Many things to do tonight, starting with this post.
In support of our explorations over at Lacuna Group, Wednesday nights if you’d like to join us, and you really really should, I dragged out the 341 poem, which, if you recall, was the first thing that emerged during the 365 project.
It’s actually not bad stuff, and so I made a decision last night to work seriously on it for a while. I may not keep everyone updated as I did back in the day, but if something good happens you’ll be the first to know. You can read all the posts about the poem as it stands now here.
The first thing I have to do, of course, because I want this to be a thing I can work on diligently, is to give it its own Moleskine notebook. I’ve pulled out a small one from my music drawers and am in the process, as I work on other things during the evening, of painting a cover on it.
This is not exactly the waste book approach, but this is not exactly a waste book process. I can focus my “poem energies” in this one place. Or so goes my theory.
In other news, I have listened to John Adams’ Gnarly Buttons and John’s Book of Alleged Dances in the van for a couple of days now and can report on its status. (This is from the stack of CDs on my desk that I’m trying to whittle down.)

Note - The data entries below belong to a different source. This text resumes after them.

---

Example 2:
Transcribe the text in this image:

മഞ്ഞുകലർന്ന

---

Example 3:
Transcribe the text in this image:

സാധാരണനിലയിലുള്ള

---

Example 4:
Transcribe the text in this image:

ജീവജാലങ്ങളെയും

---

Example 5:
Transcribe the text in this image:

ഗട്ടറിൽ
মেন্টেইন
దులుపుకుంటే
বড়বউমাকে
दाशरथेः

Gnarly Buttons is a little mini-concerto for clarinet and is very appealing in many ways. It has some back story to it, but I didn’t read that until I had already made my decision about the piece.

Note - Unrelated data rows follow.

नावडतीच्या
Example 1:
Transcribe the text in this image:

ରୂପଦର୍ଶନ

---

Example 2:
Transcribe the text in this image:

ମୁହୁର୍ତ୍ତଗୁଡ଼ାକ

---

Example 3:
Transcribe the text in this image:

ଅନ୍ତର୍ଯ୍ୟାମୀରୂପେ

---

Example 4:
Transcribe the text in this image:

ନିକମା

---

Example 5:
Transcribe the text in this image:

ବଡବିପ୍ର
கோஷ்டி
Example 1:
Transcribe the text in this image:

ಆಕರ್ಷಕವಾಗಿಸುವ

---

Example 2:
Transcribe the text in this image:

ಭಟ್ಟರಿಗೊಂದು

It’s rhythmically complex, almost excessively so, and scored for an extremely oddball assortment: English horn, bassoon, 2 violins, viola, cello, double bass, banjo/mandolin/guitar, and two sampler/pianos who play all kinds of weird sounds, including at one point a moo. (That’s right, a moo.) However, the orchestration is deft and never uninteresting.

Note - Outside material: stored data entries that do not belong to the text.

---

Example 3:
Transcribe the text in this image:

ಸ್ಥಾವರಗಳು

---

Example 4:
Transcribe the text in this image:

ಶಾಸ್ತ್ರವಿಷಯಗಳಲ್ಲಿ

There is even actual emotion in several places. On the whole, I think Gnarly Buttons is a keeper.
I’m still unsure of John’s Book of Alleged Dances, a set of 11 short bits for string quartet and prepared tape. It’s not uninteresting, but after I’ve listened to it I’ve already forgotten it. I’m thinking I will not be adding it to iTunes like Gnarly Buttons.
Next up: Tenebrae, by Don Carlo Gesualdo, actual Renaissance prince of Venosa. Gesualdo felt no compunction to follow anyone’s rules, societal or compositional, and his music is usually described as “lurid.” It is good to be the king.